Votre chef, même étant agent de l’Etat et votre oncle ne sauraient être considérés comme agents de persécution au sens de la Convention de Genève. Ils agiraient tous les deux, à supposer qu’ils voudraient effectivement vous tuer, à titre privé et non motivés du fait de votre race, de votre religion, de votre nationalité, de votre appartenance à un certain groupe social ou de vos convictions politiques tel que le prévoit l’article 1er, section A, § 2 de la Convention de Genève.

Vos motifs traduisent plutôt un sentiment général d’insécurité qu’une crainte de persécution. Or, un sentiment général d’insécurité ne constitue pas une crainte justifiée de persécution au sens de la prédite Convention.

A cela s’ajoute que le Bénin, pays démocratique, doit être considéré comme pays d’origine sûr où il n’existe pas en règle générale des risques de persécution au sens de l’article 5-1) du règlement grand-ducal du 22 avril 1996 portant application des articles 8 et 9 de la loi du 3 avril 1996 précitée, qui dispose que « une demande d’asile peut être considérée comme manifestement infondée lorsque le demandeur d’asile provient d’un pays où il n’existe pas, en règle générale, de risques sérieux de persécution. Le Bénin n’enregistre aujourd’hui aucun cas de détenu politique.

Par conséquent vous n’alléguez aucune crainte raisonnable de persécution susceptible de rendre votre vie intolérable dans votre pays. Ainsi une crainte justifiée de persécution en raison d’opinions politiques, de la race, de la religion, de la nationalité ou de l’appartenance à un groupe social n’est pas établie.

####################

> **Exercices**
1. Répondez à ces questions sur le passage relatif à la demande d'asile.
(a) À quel titre le chef et l'oncle agiraient-ils, à supposer qu'ils veuillent effectivement tuer le demandeur ?
(b) Comment le Bénin est-il qualifié dans le passage, en tant que pays ?
(c) Combien de cas de détenu politique le Bénin enregistre-t-il aujourd'hui ?
2. Poursuivez le passage relatif à la demande d'asile à partir de sa dernière phrase, dans le même style administratif.

####################

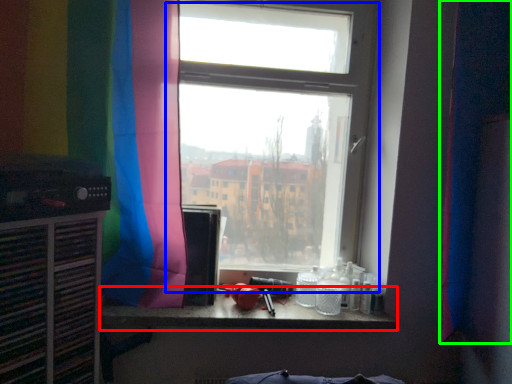
Question: Estimate the real-world distances between objects in this image. Which object is farther from counter top (highlighted by a red box), window (highlighted by a blue box) or curtain (highlighted by a green box)?

Choices:
 (A) window
 (B) curtain

Answer: (B)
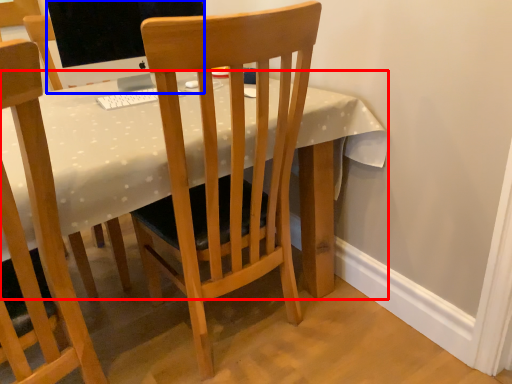
Question: Which of the following is the closest to the observer, desk (highlighted by a red box) or television (highlighted by a blue box)?

Choices:
 (A) desk
 (B) television

Answer: (A)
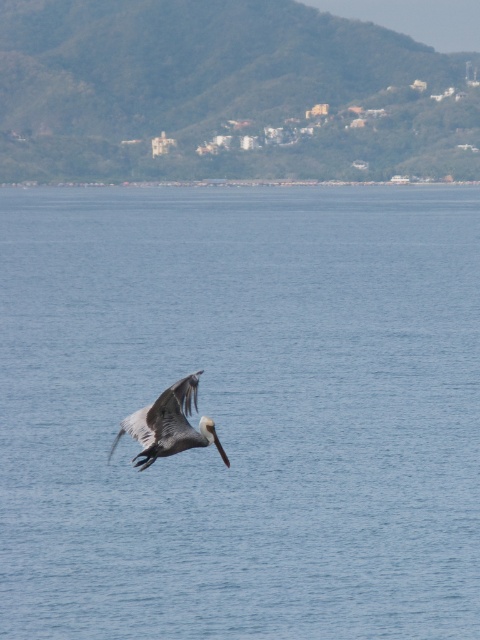
You are a photographer trying to capture the brown feathered pelican at center in your shot. The blue water at center is blocking part of the pelican. Can you adjust your camera angle to see the entire pelican without moving the water?

The blue water at center is taller than the brown feathered pelican at center, so adjusting the camera angle downward might allow you to see the entire pelican without moving the water.

You are a birdwatcher standing on the shore and see the brown feathered pelican at center flying over the blue water at center. If the pelican is flying at a constant speed of 15 feet per second, how long will it take for the pelican to reach the water surface?

The brown feathered pelican at center is 202.35 feet away from the blue water at center. At a speed of 15 feet per second, it will take approximately 13.49 seconds for the pelican to reach the water surface.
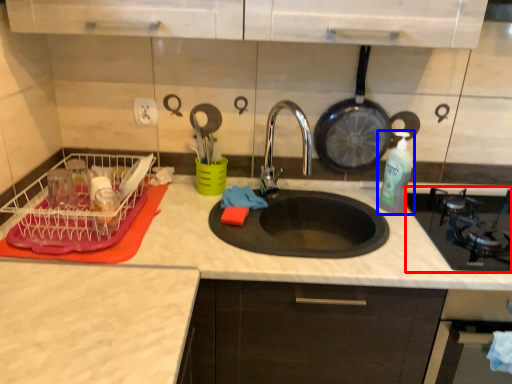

####################

> **Réponses attendues**
1.
(a) Ils agiraient à titre privé.
(b) Le Bénin est qualifié de pays démocratique et de pays d'origine sûr.
(c) Il n'en enregistre aucun.

2.
Votre demande en obtention du statut de réfugié est dès lors refusée comme non fondée au sens de l’article 11 de la loi du 3 avril 1996 portant création 1) d’une procédure relative à l’examen d’une demande d’asile ; 2) d’un régime de protection temporaire, de sorte que vous ne saurez bénéficier de la protection accordée par la Convention de Genève. » Suite à un recours gracieux formulé par le mandataire de Monsieur … suivant courrier du 26 juin 2004 à l’encontre de la décision ministérielle précitée, le ministre des Affaires étrangères et de l’Immigration confirma le 7 septembre 2004 la décision initiale du 25 mai 2004 dans son intégralité.

Le 11 octobre 2004, Monsieur … a introduit un recours en réformation contre les décisions prévisées des 25 mai et 7 septembre 2004.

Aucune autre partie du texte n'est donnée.